JOB: All of the data needs to be printed again, exactly as written.
[SUPPLIED MATERIAL Boundary: Start]
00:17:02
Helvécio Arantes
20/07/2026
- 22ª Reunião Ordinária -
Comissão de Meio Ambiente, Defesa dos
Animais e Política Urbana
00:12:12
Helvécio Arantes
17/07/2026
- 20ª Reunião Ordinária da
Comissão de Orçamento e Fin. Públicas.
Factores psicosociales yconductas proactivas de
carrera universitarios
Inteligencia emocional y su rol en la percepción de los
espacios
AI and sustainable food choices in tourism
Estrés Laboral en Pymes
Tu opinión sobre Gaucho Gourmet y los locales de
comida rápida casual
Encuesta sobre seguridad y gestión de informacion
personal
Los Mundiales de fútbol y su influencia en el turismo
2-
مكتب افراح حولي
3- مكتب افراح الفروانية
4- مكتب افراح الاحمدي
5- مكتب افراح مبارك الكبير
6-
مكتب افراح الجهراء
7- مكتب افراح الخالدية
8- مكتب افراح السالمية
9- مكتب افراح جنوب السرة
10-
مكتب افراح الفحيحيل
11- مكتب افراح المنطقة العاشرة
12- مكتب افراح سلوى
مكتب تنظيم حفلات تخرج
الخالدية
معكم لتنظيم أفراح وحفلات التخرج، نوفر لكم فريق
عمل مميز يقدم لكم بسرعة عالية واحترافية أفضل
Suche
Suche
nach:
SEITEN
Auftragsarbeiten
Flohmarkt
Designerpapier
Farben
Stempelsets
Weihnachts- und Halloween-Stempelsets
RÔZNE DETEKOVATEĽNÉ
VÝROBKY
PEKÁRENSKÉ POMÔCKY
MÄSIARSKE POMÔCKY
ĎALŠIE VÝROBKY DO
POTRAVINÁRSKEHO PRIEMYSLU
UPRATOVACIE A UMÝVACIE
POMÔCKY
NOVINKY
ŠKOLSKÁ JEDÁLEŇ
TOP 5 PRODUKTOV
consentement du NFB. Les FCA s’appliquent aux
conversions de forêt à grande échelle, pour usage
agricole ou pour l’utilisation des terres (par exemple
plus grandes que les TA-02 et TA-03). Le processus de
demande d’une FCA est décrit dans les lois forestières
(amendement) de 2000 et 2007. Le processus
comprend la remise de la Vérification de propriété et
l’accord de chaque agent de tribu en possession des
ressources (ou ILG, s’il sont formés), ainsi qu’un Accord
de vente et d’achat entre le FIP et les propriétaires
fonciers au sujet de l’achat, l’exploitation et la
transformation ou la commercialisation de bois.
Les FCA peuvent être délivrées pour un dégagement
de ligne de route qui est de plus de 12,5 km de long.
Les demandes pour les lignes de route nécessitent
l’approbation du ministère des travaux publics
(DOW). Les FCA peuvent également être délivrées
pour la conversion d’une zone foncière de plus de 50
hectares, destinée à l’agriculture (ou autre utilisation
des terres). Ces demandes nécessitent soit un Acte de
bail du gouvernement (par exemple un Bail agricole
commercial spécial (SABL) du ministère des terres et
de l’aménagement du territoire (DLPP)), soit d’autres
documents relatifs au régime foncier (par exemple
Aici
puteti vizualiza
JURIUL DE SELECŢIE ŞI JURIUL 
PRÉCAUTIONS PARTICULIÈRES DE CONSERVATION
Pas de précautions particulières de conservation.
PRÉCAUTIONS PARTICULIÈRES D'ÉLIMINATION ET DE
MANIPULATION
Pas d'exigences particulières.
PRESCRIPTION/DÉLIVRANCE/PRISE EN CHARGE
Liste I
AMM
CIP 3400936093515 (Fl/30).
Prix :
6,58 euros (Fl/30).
[SUPPLIED MATERIAL Boundary: End]
OUTPUT OF THE EXERCISE:
00:17:02
Helvécio Arantes
20/07/2026
- 22ª Reunião Ordinária -
Comissão de Meio Ambiente, Defesa dos
Animais e Política Urbana
00:12:12
Helvécio Arantes
17/07/2026
- 20ª Reunião Ordinária da
Comissão de Orçamento e Fin. Públicas.
Factores psicosociales yconductas proactivas de
carrera universitarios
Inteligencia emocional y su rol en la percepción de los
espacios
AI and sustainable food choices in tourism
Estrés Laboral en Pymes
Tu opinión sobre Gaucho Gourmet y los locales de
comida rápida casual
Encuesta sobre seguridad y gestión de informacion
personal
Los Mundiales de fútbol y su influencia en el turismo
2-
مكتب افراح حولي
3- مكتب افراح الفروانية
4- مكتب افراح الاحمدي
5- مكتب افراح مبارك الكبير
6-
مكتب افراح الجهراء
7- مكتب افراح الخالدية
8- مكتب افراح السالمية
9- مكتب افراح جنوب السرة
10-
مكتب افراح الفحيحيل
11- مكتب افراح المنطقة العاشرة
12- مكتب افراح سلوى
مكتب تنظيم حفلات تخرج
الخالدية
معكم لتنظيم أفراح وحفلات التخرج، نوفر لكم فريق
عمل مميز يقدم لكم بسرعة عالية واحترافية أفضل
Suche
Suche
nach:
SEITEN
Auftragsarbeiten
Flohmarkt
Designerpapier
Farben
Stempelsets
Weihnachts- und Halloween-Stempelsets
RÔZNE DETEKOVATEĽNÉ
VÝROBKY
PEKÁRENSKÉ POMÔCKY
MÄSIARSKE POMÔCKY
ĎALŠIE VÝROBKY DO
POTRAVINÁRSKEHO PRIEMYSLU
UPRATOVACIE A UMÝVACIE
POMÔCKY
NOVINKY
ŠKOLSKÁ JEDÁLEŇ
TOP 5 PRODUKTOV
consentement du NFB. Les FCA s’appliquent aux
conversions de forêt à grande échelle, pour usage
agricole ou pour l’utilisation des terres (par exemple
plus grandes que les TA-02 et TA-03). Le processus de
demande d’une FCA est décrit dans les lois forestières
(amendement) de 2000 et 2007. Le processus
comprend la remise de la Vérification de propriété et
l’accord de chaque agent de tribu en possession des
ressources (ou ILG, s’il sont formés), ainsi qu’un Accord
de vente et d’achat entre le FIP et les propriétaires
fonciers au sujet de l’achat, l’exploitation et la
transformation ou la commercialisation de bois.
Les FCA peuvent être délivrées pour un dégagement
de ligne de route qui est de plus de 12,5 km de long.
Les demandes pour les lignes de route nécessitent
l’approbation du ministère des travaux publics
(DOW). Les FCA peuvent également être délivrées
pour la conversion d’une zone foncière de plus de 50
hectares, destinée à l’agriculture (ou autre utilisation
des terres). Ces demandes nécessitent soit un Acte de
bail du gouvernement (par exemple un Bail agricole
commercial spécial (SABL) du ministère des terres et
de l’aménagement du territoire (DLPP)), soit d’autres
documents relatifs au régime foncier (par exemple
Aici
puteti vizualiza
JURIUL DE SELECŢIE ŞI JURIUL 
PRÉCAUTIONS PARTICULIÈRES DE CONSERVATION
Pas de précautions particulières de conservation.
PRÉCAUTIONS PARTICULIÈRES D'ÉLIMINATION ET DE
MANIPULATION
Pas d'exigences particulières.
PRESCRIPTION/DÉLIVRANCE/PRISE EN CHARGE
Liste I
AMM
CIP 3400936093515 (Fl/30).
Prix :
6,58 euros (Fl/30).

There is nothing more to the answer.